## [Problem details]
Count lines with "should" below; give only the number.
----------
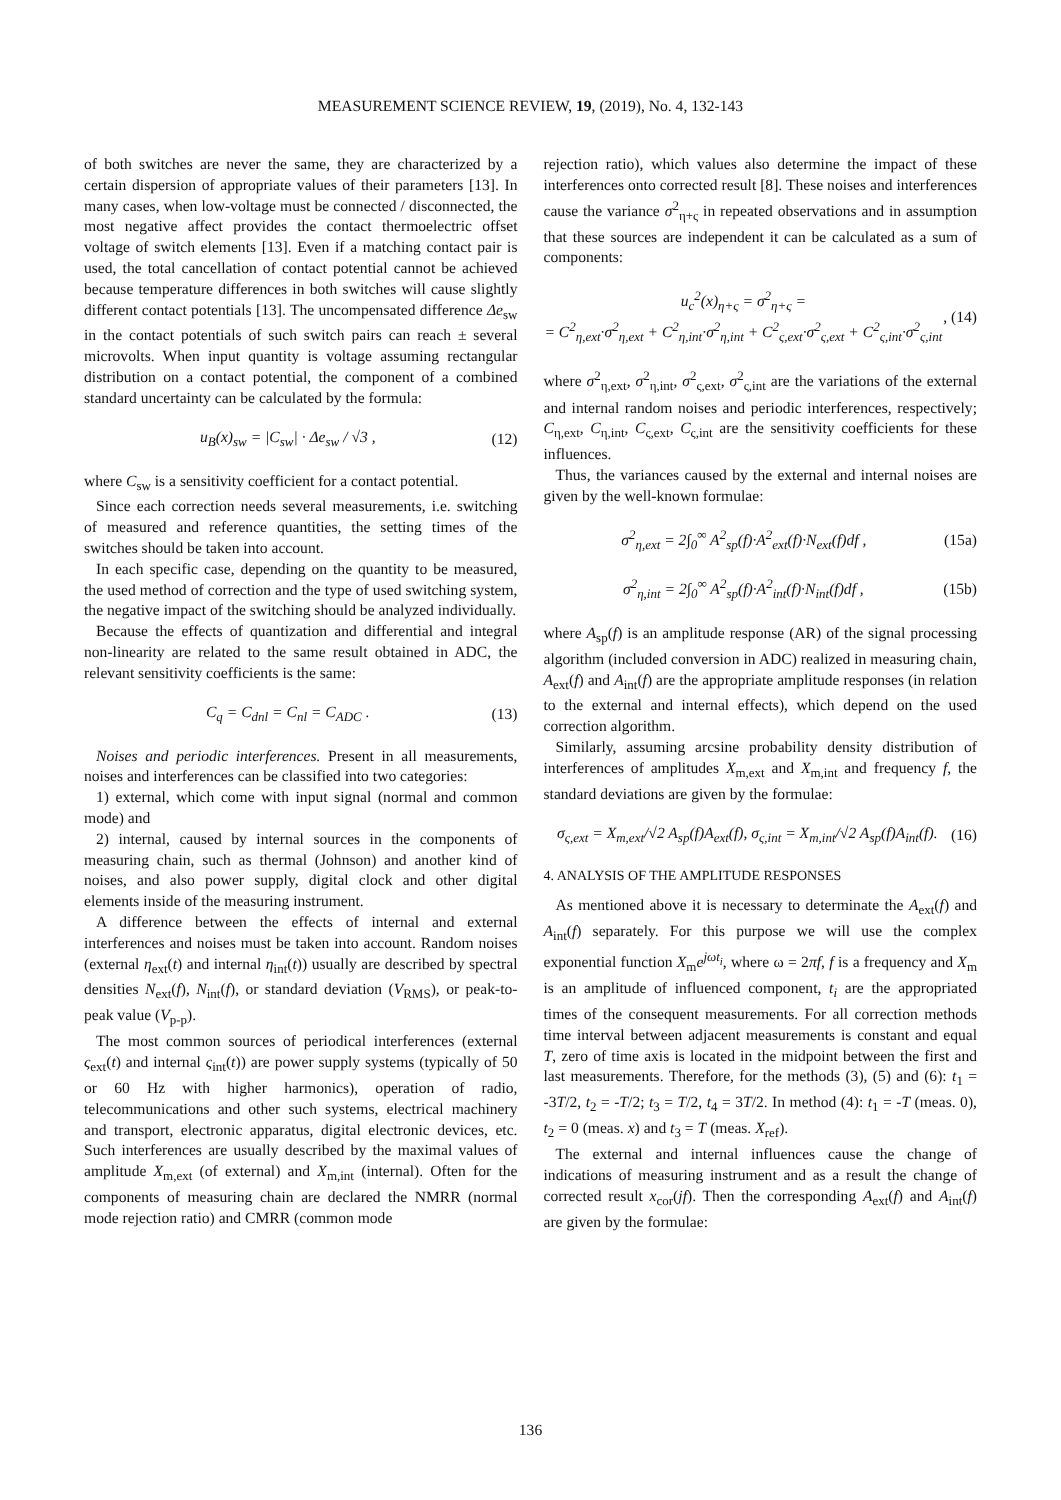MEASUREMENT SCIENCE REVIEW, 19, (2019), No. 4, 132-143
of both switches are never the same, they are characterized by a certain dispersion of appropriate values of their parameters [13]. In many cases, when low-voltage must be connected / disconnected, the most negative affect provides the contact thermoelectric offset voltage of switch elements [13]. Even if a matching contact pair is used, the total cancellation of contact potential cannot be achieved because temperature differences in both switches will cause slightly different contact potentials [13]. The uncompensated difference Δe<sub>sw</sub> in the contact potentials of such switch pairs can reach ± several microvolts. When input quantity is voltage assuming rectangular distribution on a contact potential, the component of a combined standard uncertainty can be calculated by the formula:
u<sub>B</sub>(x)<sub>sw</sub> = |C<sub>sw</sub>| · Δe<sub>sw</sub> / √3 , (12)
where C<sub>sw</sub> is a sensitivity coefficient for a contact potential.
Since each correction needs several measurements, i.e. switching of measured and reference quantities, the setting times of the switches should be taken into account.
In each specific case, depending on the quantity to be measured, the used method of correction and the type of used switching system, the negative impact of the switching should be analyzed individually.
Because the effects of quantization and differential and integral non-linearity are related to the same result obtained in ADC, the relevant sensitivity coefficients is the same:
C<sub>q</sub> = C<sub>dnl</sub> = C<sub>nl</sub> = C<sub>ADC</sub> . (13)
Noises and periodic interferences. Present in all measurements, noises and interferences can be classified into two categories:
1) external, which come with input signal (normal and common mode) and
2) internal, caused by internal sources in the components of measuring chain, such as thermal (Johnson) and another kind of noises, and also power supply, digital clock and other digital elements inside of the measuring instrument.
A difference between the effects of internal and external interferences and noises must be taken into account. Random noises (external η<sub>ext</sub>(t) and internal η<sub>int</sub>(t)) usually are described by spectral densities N<sub>ext</sub>(f), N<sub>int</sub>(f), or standard deviation (V<sub>RMS</sub>), or peak-to-peak value (V<sub>p-p</sub>).
The most common sources of periodical interferences (external ς<sub>ext</sub>(t) and internal ς<sub>int</sub>(t)) are power supply systems (typically of 50 or 60 Hz with higher harmonics), operation of radio, telecommunications and other such systems, electrical machinery and transport, electronic apparatus, digital electronic devices, etc. Such interferences are usually described by the maximal values of amplitude X<sub>m,ext</sub> (of external) and X<sub>m,int</sub> (internal). Often for the components of measuring chain are declared the NMRR (normal mode rejection ratio) and CMRR (common mode
rejection ratio), which values also determine the impact of these interferences onto corrected result [8]. These noises and interferences cause the variance σ<sup>2</sup><sub>η+ς</sub> in repeated observations and in assumption that these sources are independent it can be calculated as a sum of components:
u<sub>c</sub><sup>2</sup>(x)<sub>η+ς</sub> = σ<sup>2</sup><sub>η+ς</sub> =
= C<sup>2</sup><sub>η,ext</sub>·σ<sup>2</sup><sub>η,ext</sub> + C<sup>2</sup><sub>η,int</sub>·σ<sup>2</sup><sub>η,int</sub> + C<sup>2</sup><sub>ς,ext</sub>·σ<sup>2</sup><sub>ς,ext</sub> + C<sup>2</sup><sub>ς,int</sub>·σ<sup>2</sup><sub>ς,int</sub>, (14)
where σ<sup>2</sup><sub>η,ext</sub>, σ<sup>2</sup><sub>η,int</sub>, σ<sup>2</sup><sub>ς,ext</sub>, σ<sup>2</sup><sub>ς,int</sub> are the variations of the external and internal random noises and periodic interferences, respectively; C<sub>η,ext</sub>, C<sub>η,int</sub>, C<sub>ς,ext</sub>, C<sub>ς,int</sub> are the sensitivity coefficients for these influences.
Thus, the variances caused by the external and internal noises are given by the well-known formulae:
σ<sup>2</sup><sub>η,ext</sub> = 2∫<sub>0</sub><sup>∞</sup> A<sup>2</sup><sub>sp</sub>(f)·A<sup>2</sup><sub>ext</sub>(f)·N<sub>ext</sub>(f)df , (15a)
σ<sup>2</sup><sub>η,int</sub> = 2∫<sub>0</sub><sup>∞</sup> A<sup>2</sup><sub>sp</sub>(f)·A<sup>2</sup><sub>int</sub>(f)·N<sub>int</sub>(f)df , (15b)
where A<sub>sp</sub>(f) is an amplitude response (AR) of the signal processing algorithm (included conversion in ADC) realized in measuring chain, A<sub>ext</sub>(f) and A<sub>int</sub>(f) are the appropriate amplitude responses (in relation to the external and internal effects), which depend on the used correction algorithm.
Similarly, assuming arcsine probability density distribution of interferences of amplitudes X<sub>m,ext</sub> and X<sub>m,int</sub> and frequency f, the standard deviations are given by the formulae:
σ<sub>ς,ext</sub> = X<sub>m,ext</sub>/√2 A<sub>sp</sub>(f)A<sub>ext</sub>(f), σ<sub>ς,int</sub> = X<sub>m,int</sub>/√2 A<sub>sp</sub>(f)A<sub>int</sub>(f). (16)
4. ANALYSIS OF THE AMPLITUDE RESPONSES
As mentioned above it is necessary to determinate the A<sub>ext</sub>(f) and A<sub>int</sub>(f) separately. For this purpose we will use the complex exponential function X<sub>m</sub>e<sup>jωt<sub>i</sub></sup>, where ω = 2πf, f is a frequency and X<sub>m</sub> is an amplitude of influenced component, t<sub>i</sub> are the appropriated times of the consequent measurements. For all correction methods time interval between adjacent measurements is constant and equal T, zero of time axis is located in the midpoint between the first and last measurements. Therefore, for the methods (3), (5) and (6): t<sub>1</sub> = -3T/2, t<sub>2</sub> = -T/2; t<sub>3</sub> = T/2, t<sub>4</sub> = 3T/2. In method (4): t<sub>1</sub> = -T (meas. 0), t<sub>2</sub> = 0 (meas. x) and t<sub>3</sub> = T (meas. X<sub>ref</sub>).
The external and internal influences cause the change of indications of measuring instrument and as a result the change of corrected result x<sub>cor</sub>(jf). Then the corresponding A<sub>ext</sub>(f) and A<sub>int</sub>(f) are given by the formulae:
136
----------
## [Answer below]
2